Passive hyperemia is more common. it is said to result from pressure on the efferent vessels. This affection is found in valvular diseases of the heart, emphysema, sclerosis of the lungs, and thoracic tumors. The skin of patients in this state often has the appearance of having been smoked; or their faces may seem cyanotic or flushed. This affection is brought on more frequently from heart derangement than from liver derangement, but these two conditions are often found together.

General Treatment

The treatment for obstructive icterus must be the removal of the obstruction. This may require surgery, and it may be a derangement that surgery cannot remedy. In gallstone obstruction the feeding of eliminating foods, such as fruit and raw vegetables, will in a reasonable time bring about a disintegration of the stone in the gall-bladder. Then there will be a passing into the bowels of the sand that results from the disintegration; and, if this style of eating is persisted in, the patient will make a complete recovery. Where the obstruction is due to a catarrhal inflammation of the gallduct, proper feeding will overcome it. What is proper feeding? Any normal style of eating that will include the necessary amount of eliminating foods, such as fresh, uncooked fruit and vegetables. In severe cases of this character the patient should fast for a week or two, and then live on fruit for a week or two, depending upon the severity of the symptoms and the rapidity of relief. In all these cases--it matters not how severe they are or what the character of the obstruction is--the patient should be kept away from sugar, starch, and fat. That will give the liver--the portal system--rest; and rest is the foundation on which all curative therapeutics must be based. Physiological rest is of more importance than all other forms of rest. Physical and mental rest are also needed, however; for these are allies of physiological rest.

In the jaundice of children, no hesitancy should be felt about taking the child off its mother's breast and giving nothing but water until the severe symptoms have passed. Then the feeding should be light enough to prevent a return of the icterus.

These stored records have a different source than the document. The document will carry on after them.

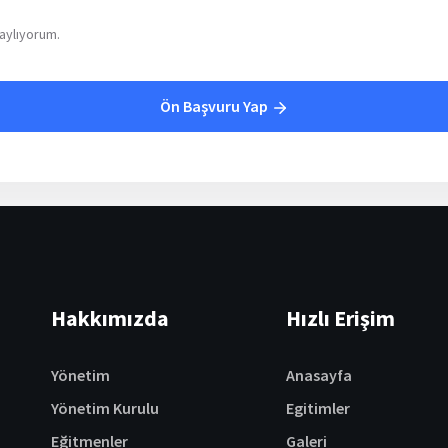
ylıyorum.
Ön Başvuru Yap
Hakkımızda
Hızlı Erişim
Yönetim
Anasayfa
Yönetim Kurulu
Egitimler
Eğitmenler
Galeri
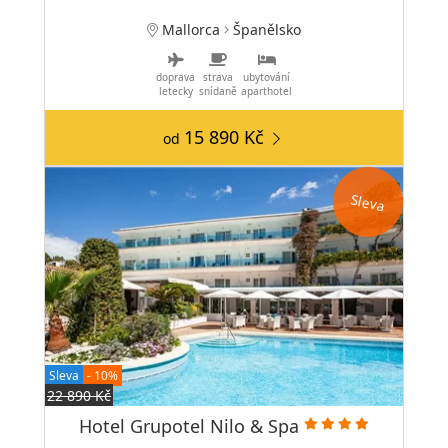
Mallorca
Španělsko
doprava
strava
ubytování
letecky
snídaně
aparthotel
15 890 Kč
od
Sleva
Sleva
- 10%
22 890 Kč
Hotel Grupotel Nilo & Spa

Hot baths should not be neglected in the treatment of any of these diseases. Where the symptoms are urgent, the bath water should be as hot as the patient can bear, and the duration of the bath should be in keeping with the patient's resistance. Where patients weaken quickly, the bath should be of short duration; but where they can stand it for fifteen to twenty, and even thirty, minutes, there should be no hesitation in extending it until complete relaxation is secured. Then a bath of from five to ten minutes' duration should be given daily. Absolute rest in bed, and no feeding until it is justified by a decided betterment of all symptoms, should be the treatment in any of these cases.